**Document excerpt**
• • • • • • •

Measure actual wire size with curl -o /dev/null -w "%{size_download}" and compare against the uncompressed figure to confirm real savings.
Confirm Vary: Accept-Encoding is set so CDN caches do not serve a Brotli-encoded response to a client that only supports gzip or plain text.
For Brotli: verify that the reverse proxy (nginx or Caddy) has the Brotli module compiled in — it is not bundled by default in many nginx distributions. Apache requires mod_brotli.

By the numbers

Compression turns payload size into a bandwidth and latency trade-off. The governing formula:

bandwidth_saved_MB_s = QPS × payload_bytes × compression_ratio / 1_000_000 cpu_cost_ms_per_req ≈ 1–5 ms (gzip level 6) or 0.5–2 ms (Brotli quality 4) # server-side break_even_size ≈ 150 bytes # below this, gzip header overhead exceeds savings

Scenario: a reporting API returning user analytics. Each JSON response is 12 KB uncompressed. After gzip it compresses to ~3 KB — a 75% reduction, typical for verbose JSON with repeated field names.

Payload size → compressed size trace at 5,000 req/s:

Payload (raw)	gzip size	Ratio	Bandwidth saved @ 5 k req/s	Compress?

• • • • • • •

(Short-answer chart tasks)
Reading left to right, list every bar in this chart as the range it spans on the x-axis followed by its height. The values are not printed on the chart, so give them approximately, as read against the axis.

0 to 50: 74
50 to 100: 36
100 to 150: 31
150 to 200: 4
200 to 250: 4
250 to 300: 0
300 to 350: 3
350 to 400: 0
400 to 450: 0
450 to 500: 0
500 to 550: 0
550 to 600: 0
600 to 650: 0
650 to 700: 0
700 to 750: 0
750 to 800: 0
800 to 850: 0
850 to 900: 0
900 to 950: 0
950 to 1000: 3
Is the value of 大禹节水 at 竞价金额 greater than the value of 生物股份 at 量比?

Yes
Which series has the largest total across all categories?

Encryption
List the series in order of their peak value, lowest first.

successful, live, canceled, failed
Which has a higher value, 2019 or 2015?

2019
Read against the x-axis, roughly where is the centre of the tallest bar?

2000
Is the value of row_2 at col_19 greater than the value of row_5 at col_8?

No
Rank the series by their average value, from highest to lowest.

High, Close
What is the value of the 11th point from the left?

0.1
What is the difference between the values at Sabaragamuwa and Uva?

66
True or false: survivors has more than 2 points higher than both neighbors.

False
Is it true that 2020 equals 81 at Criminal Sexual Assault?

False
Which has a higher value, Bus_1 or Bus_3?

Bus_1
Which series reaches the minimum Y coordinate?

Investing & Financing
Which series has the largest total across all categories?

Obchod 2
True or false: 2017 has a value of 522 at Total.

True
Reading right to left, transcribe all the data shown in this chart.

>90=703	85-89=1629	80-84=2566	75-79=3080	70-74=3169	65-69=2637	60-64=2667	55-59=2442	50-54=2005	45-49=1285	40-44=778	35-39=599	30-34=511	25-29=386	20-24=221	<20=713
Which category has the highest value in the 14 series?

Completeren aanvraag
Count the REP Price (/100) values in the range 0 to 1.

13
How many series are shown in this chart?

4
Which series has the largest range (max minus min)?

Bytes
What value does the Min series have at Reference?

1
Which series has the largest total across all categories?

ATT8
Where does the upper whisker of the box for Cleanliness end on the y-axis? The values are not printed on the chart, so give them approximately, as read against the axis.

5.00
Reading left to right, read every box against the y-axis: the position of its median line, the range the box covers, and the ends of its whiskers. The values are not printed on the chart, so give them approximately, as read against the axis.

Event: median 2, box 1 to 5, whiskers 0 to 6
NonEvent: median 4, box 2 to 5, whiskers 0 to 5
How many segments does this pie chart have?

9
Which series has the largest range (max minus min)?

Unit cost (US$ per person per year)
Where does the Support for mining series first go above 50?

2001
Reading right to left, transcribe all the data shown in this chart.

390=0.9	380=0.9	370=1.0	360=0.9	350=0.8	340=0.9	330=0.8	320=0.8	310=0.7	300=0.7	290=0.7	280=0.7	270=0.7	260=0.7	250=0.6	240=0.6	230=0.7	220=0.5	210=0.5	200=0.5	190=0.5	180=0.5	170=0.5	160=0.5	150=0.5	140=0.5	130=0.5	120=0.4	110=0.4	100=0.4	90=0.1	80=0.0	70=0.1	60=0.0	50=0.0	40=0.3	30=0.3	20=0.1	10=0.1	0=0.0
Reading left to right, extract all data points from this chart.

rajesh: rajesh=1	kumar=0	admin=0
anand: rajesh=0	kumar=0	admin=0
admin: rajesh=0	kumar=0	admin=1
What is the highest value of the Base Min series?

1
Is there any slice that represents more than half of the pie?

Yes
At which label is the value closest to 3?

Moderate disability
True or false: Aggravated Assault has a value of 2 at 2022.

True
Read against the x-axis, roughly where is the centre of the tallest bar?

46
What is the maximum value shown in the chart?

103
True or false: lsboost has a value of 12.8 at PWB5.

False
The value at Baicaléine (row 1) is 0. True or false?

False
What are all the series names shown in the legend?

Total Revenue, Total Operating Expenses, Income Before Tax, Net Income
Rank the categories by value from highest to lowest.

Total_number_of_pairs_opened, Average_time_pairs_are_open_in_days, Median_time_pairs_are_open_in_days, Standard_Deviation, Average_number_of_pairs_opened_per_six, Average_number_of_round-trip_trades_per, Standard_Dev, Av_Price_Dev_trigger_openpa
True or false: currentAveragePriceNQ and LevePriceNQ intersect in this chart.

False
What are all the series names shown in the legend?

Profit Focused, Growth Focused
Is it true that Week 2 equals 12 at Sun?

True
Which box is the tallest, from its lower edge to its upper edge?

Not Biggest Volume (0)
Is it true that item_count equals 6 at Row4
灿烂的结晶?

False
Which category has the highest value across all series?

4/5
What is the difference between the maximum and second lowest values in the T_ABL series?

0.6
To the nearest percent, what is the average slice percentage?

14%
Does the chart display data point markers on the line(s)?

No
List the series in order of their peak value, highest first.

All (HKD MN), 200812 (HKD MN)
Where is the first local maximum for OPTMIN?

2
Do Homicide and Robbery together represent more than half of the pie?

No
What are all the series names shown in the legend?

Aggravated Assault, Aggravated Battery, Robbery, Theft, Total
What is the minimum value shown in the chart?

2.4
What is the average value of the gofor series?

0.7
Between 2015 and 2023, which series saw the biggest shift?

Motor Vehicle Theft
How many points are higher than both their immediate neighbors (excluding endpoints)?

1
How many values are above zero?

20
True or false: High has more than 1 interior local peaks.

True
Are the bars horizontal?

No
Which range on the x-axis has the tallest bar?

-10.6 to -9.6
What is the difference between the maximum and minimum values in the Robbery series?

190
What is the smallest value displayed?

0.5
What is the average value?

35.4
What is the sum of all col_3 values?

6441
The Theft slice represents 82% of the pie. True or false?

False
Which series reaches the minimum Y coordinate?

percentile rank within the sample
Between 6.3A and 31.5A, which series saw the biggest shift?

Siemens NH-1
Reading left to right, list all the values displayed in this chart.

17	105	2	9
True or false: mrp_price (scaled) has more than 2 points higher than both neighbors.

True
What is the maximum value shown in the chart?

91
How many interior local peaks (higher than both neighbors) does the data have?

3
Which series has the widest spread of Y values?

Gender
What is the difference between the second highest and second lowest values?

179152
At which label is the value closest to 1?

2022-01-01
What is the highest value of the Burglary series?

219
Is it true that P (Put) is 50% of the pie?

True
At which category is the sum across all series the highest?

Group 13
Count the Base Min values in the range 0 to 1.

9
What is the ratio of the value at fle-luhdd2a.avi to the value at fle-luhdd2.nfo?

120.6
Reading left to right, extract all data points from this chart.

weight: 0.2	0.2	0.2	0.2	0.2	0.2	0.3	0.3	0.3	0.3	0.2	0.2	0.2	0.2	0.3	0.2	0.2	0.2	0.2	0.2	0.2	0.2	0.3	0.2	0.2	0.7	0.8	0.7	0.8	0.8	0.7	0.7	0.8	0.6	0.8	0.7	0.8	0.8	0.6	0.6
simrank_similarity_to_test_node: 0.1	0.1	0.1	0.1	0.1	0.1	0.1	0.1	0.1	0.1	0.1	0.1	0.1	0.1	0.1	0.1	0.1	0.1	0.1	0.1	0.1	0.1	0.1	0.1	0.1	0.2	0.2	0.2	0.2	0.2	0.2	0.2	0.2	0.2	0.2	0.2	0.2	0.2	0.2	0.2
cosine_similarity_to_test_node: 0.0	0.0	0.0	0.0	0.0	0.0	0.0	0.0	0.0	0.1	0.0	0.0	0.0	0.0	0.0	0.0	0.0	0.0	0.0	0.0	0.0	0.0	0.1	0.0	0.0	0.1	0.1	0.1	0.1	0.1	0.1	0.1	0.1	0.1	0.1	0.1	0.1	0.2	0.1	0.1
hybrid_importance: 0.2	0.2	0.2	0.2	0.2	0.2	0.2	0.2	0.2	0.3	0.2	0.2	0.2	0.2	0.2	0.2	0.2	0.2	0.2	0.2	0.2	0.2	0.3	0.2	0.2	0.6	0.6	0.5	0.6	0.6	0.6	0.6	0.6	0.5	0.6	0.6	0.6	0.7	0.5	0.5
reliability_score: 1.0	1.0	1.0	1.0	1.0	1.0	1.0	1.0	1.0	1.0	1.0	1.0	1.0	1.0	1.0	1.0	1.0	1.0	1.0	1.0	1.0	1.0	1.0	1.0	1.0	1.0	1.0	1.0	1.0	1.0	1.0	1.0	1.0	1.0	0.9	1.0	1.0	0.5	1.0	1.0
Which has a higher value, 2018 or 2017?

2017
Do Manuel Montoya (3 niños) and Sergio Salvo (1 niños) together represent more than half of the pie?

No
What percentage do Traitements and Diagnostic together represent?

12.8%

• • • • • • •

**Tasks to complete**
**A.** In the compression excerpt, what does Apache require for Brotli?
**B.** How would you sum up the compression excerpt in two sentences?
You can answer everything here without the rows.

**Task results**
**A.** Apache requires mod_brotli.

**B.** The excerpt says to check compression by measuring actual wire size with curl, to set Vary: Accept-Encoding so CDN caches don't serve Brotli-encoded responses to clients that only support gzip or plain text, and to make sure the reverse proxy has the Brotli module compiled in. It describes compression as a bandwidth and latency trade-off, gives a break-even size of about 150 bytes, and uses a reporting API whose 12 KB JSON responses compress to about 3 KB with gzip as its example.